What kind of chickens should you get?  If you have the choice, Buff Orpingtons are a large, docile chicken with soft golden feathers.  Their gentle nature makes them an excellent choice for families.  Plus, they’re excellent layers. 

 What should you feed your chickens?  Chickens will eat almost anything–table scraps, grain, even dog food.  But if you want the best egg production, consider going down to your local co-op and picking up a bag of laying pellets.  (Be sure you get the pellets; laying crumbles tend to get lost and wasted.)  Give each chicken a handful of laying pellets and a couple of handfuls of kitchen scraps per day, and reap the rewards in eggs and black gold for your garden. 

 How many chickens can you keep?  An eight-by-ten enclosure will hold three to five hens, or even a couple more, depending on their size.  And the average Buff Orpington hen will give you five to six eggs a week during all but the hottest summer months. 
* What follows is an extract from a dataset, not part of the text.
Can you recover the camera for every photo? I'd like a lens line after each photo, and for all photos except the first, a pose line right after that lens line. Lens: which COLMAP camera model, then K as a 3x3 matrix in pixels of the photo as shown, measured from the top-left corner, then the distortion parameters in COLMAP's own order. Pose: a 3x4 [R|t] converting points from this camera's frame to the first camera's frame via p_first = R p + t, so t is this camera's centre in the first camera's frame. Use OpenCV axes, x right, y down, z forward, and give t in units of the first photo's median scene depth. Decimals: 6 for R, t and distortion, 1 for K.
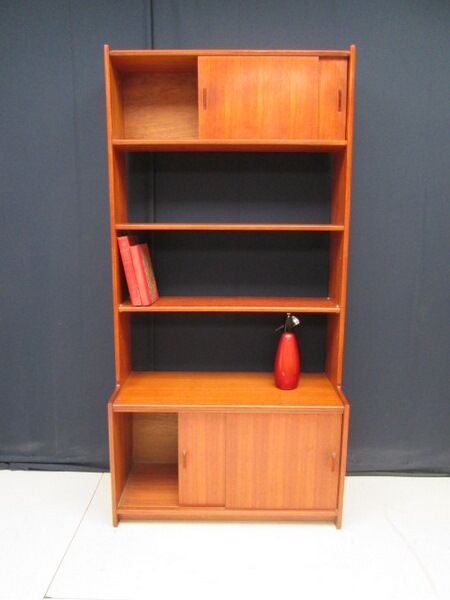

Do you need a rooster?  That depends.  If you have room, and you want to produce fertile eggs and raise chicks, you’ll need a rooster.   But hens will lay just as well–and sometimes even better–without a rooster.  And if space is limited, or you don’t want to keep a chicken that isn’t going to produce food for you, a rooster will be a liability. 

Similarly, you don’t want to keep a rooster if you live in a crowded suburb.  Their cock-a-doodle-do is the epitome of the farm and country living, but neighbors tend to frown on a rooster crowing from 4:00 or so until daybreak or later. 

Chickens are worth their weight in gold.  I have eight hens and two roosters in different coops.  I get an average of six eggs a day, or a dozen eggs every two days, which is plenty for our family to eat and give to friends and family.  And that’s to say nothing of the fertilizer for our garden.  When your clean out your chicken coop, put the manure in a pile to the side of your garden, cover it with leaves, and let it sit for a couple of months.  The result will be a fabulous rich soil that you can spread over your garden for the best vegetables you’ve ever tasted. 

One of our hens, Victoria, is setting.  She has 13 eggs under her, so we’re hoping for 6 or 7 chicks.  She just looks so pretty there on her grass nest, with that fanatic bug-me-and-I’ll-peck-your-head-off gleam in her eye.  I can’t wait for the chicks to start hatching.  I love babies!